Jonathan Steele
Jonathan Steele (born 15 February 1941[1]) is a British journalist and an author of several books on international affairs.
Steele was educated at King's College, Cambridge (BA) and Yale University (MA). He has reported on Afghanistan, Russia, Iraq, and scores of other countries. He was Washington Bureau Chief for the Guardian from 1975 to 1979, Moscow Bureau Chief from 1988 to 1994, Foreign News Editor between 1979 and 1982 and Chief Foreign Correspondent for The Guardian between 1982 and 1988 during which he reported on civil war in El Salvador and Nicaragua as well as the US invasion of Grenada in 1983. On return to London in 1994 after six years in Moscow, he covered the crisis in Kosovo in 1998 and 1999 and the fall of Slobodan Milosevic in 2000. As Senior Foreign Correspondent he covered numerous stories in the Middle East after 2001. He covered the US/UK invasion of Iraq in 2003 and was regularly on assignment in Baghdad for the next three years. This resulted in January 2008 in his book Defeat: Why America and Britain Lost Iraq which was published by I.B. Tauris in the UK and Counterpoint in the US. He covered the crisis in Syria after 2011, making numerous trips to Damascus. He reported on the Israeli invasion of south Lebanon in July/August 2006.
He has reported frequently from Afghanistan, starting with his first visit to Kabul in 1981 during the Soviet occupation.
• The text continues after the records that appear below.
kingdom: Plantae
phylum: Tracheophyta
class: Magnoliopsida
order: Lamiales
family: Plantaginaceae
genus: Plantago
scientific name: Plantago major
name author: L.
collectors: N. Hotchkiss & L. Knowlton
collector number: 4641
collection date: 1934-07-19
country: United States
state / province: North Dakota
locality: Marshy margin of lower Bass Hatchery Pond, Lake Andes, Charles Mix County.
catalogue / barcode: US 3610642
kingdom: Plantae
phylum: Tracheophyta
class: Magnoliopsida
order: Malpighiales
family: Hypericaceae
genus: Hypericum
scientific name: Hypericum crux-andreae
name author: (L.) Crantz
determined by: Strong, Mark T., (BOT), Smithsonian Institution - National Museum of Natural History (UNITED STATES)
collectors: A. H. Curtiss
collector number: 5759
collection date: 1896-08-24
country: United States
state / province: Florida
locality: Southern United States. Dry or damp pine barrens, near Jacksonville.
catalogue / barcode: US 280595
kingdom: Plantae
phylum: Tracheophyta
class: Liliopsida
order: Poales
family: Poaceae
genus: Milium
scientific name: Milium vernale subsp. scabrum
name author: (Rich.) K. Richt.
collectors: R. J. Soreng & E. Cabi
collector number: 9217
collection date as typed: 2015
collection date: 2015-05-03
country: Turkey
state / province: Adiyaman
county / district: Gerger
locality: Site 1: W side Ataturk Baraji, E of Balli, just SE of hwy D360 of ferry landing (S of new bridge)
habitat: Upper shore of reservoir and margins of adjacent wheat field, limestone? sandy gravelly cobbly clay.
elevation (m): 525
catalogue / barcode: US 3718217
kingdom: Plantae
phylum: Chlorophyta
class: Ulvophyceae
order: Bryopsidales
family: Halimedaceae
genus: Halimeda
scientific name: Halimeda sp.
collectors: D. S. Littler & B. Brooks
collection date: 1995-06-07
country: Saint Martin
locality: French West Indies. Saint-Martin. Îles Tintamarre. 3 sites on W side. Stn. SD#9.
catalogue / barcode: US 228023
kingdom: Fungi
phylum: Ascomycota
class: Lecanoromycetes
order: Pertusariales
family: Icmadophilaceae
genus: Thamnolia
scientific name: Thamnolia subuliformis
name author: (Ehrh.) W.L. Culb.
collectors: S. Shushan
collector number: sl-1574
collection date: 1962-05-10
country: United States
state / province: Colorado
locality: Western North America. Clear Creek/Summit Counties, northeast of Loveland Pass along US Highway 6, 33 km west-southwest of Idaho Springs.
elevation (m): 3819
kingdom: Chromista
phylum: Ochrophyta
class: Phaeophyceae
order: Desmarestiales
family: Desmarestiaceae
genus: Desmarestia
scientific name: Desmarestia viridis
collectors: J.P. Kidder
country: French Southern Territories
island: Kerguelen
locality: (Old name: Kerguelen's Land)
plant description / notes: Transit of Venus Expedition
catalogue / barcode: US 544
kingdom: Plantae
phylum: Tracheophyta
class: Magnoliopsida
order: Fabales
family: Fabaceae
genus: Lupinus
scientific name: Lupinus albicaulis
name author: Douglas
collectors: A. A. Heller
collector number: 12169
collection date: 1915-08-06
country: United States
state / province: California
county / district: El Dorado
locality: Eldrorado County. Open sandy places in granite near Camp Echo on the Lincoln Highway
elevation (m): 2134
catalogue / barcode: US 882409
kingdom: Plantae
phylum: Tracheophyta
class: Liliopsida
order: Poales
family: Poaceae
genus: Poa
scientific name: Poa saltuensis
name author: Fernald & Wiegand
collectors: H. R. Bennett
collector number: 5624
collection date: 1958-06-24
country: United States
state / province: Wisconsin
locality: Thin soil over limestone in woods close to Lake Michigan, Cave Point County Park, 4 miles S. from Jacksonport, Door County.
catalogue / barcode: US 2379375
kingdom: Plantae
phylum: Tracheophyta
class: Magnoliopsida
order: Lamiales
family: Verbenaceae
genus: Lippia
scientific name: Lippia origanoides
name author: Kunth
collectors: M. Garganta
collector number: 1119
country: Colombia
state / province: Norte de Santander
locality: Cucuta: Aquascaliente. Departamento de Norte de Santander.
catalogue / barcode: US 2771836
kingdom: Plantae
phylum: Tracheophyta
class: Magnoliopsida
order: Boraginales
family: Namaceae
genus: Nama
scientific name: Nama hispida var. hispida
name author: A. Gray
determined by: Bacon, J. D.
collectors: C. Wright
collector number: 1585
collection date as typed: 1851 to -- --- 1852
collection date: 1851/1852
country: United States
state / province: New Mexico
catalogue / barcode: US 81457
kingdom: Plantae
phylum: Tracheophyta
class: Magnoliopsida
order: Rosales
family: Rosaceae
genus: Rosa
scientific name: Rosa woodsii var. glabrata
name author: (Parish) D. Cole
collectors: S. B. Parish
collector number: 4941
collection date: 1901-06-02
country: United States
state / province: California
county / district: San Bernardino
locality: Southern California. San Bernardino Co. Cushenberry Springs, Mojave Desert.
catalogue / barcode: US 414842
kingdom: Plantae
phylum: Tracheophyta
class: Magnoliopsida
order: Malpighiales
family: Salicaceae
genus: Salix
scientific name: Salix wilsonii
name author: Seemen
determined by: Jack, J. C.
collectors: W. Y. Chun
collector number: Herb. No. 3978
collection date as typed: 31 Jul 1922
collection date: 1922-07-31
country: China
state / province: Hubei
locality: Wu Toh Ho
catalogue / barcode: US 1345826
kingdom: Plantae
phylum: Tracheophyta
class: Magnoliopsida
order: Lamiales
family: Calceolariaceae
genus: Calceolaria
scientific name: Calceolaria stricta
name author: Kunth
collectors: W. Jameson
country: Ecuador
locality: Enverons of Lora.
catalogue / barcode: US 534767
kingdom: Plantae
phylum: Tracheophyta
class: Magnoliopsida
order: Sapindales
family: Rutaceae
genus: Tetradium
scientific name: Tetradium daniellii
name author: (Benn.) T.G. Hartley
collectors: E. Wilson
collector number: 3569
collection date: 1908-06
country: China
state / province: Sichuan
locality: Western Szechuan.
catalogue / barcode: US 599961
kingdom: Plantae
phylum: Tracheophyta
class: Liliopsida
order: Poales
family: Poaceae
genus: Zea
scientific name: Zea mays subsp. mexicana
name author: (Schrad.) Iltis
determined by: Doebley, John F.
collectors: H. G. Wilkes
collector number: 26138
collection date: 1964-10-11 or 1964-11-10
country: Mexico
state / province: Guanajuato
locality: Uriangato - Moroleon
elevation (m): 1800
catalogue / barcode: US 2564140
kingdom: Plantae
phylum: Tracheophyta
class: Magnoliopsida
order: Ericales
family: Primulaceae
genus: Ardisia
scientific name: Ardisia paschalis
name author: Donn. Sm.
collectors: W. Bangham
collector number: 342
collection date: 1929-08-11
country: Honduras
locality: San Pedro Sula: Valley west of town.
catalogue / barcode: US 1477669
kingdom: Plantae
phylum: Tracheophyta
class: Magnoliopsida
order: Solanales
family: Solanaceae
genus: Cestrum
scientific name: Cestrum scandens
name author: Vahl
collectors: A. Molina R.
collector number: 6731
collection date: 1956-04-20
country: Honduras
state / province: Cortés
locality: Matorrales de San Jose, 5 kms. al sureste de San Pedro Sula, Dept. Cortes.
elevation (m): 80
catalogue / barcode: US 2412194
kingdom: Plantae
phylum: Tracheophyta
He covered the Taliban take-over of the Afghan capital in 1996 as well as their collapse in 2001. His book, Ghosts of Afghanistan: the Haunted Battleground analyses thirty years of Afghan history (Portobello Books, London 2011 and Counterpoint, San Francisco 2011). In between foreign assignments he worked as a columnist for the Guardian on international affairs. He was a member of the Guardian team which analysed the Wikileaks documents on Afghanistan and Iraq as well as the cache of State Department cables.
In 2006, Steele won a Martha Gellhorn Prize for Journalism Special Award in honor of his career contributions.[2] He was named International Reporter of the Year in the British Press Awards in 1981 and again in 1991. He won the London Press Club's Scoop of the Year Award in 1991 for being the only English-language reporter to reach the villa in the Crimea where Mikhail Gorbachev was held captive and interview the Soviet president during the brief coup in August that year. In 1998 he won Amnesty International's foreign reporting award for his coverage of ethnic cleansing in Kosovo. In 1998 he also won the James Cameron award.
Steele is a frequent broadcaster on the BBC and an occasional contributor to the London Review of Books. Since March 2014 he has worked as Chief Reporter of the website Middle East Eye.
Works
- The South African Connection: Western Investment in Apartheid (with Ruth First and Christabel Gurney) 1972
- Socialism with a German Face 1977
- Superpowers in Collision: The New Cold War (with Noam Chomsky and John Gittings) 1983
- Andropov in Power (with Eric Abraham) 1983
- Soviet Power: The Kremlin's Foreign Policy from Brezhnev to Andropov 1983
- Eternal Russia; Yeltsin, Gorbachev and the Mirage of Democracy 1994
- Defeat: Why America and Britain Lost Iraq, 2008.
- Ghosts of Afghanistan: The Haunted Battleground, 2011.
Personal life
Steele has a wife, Ruth. The couple live in London, and have two children, and four grandchildren.
References
- ↑ "Weekend Birthdays", The Guardian, p. 49, 15 February 2014
- ↑ "Previous Winners". The Martha Gellhorn Prize for Journalism. Retrieved 27 May 2013.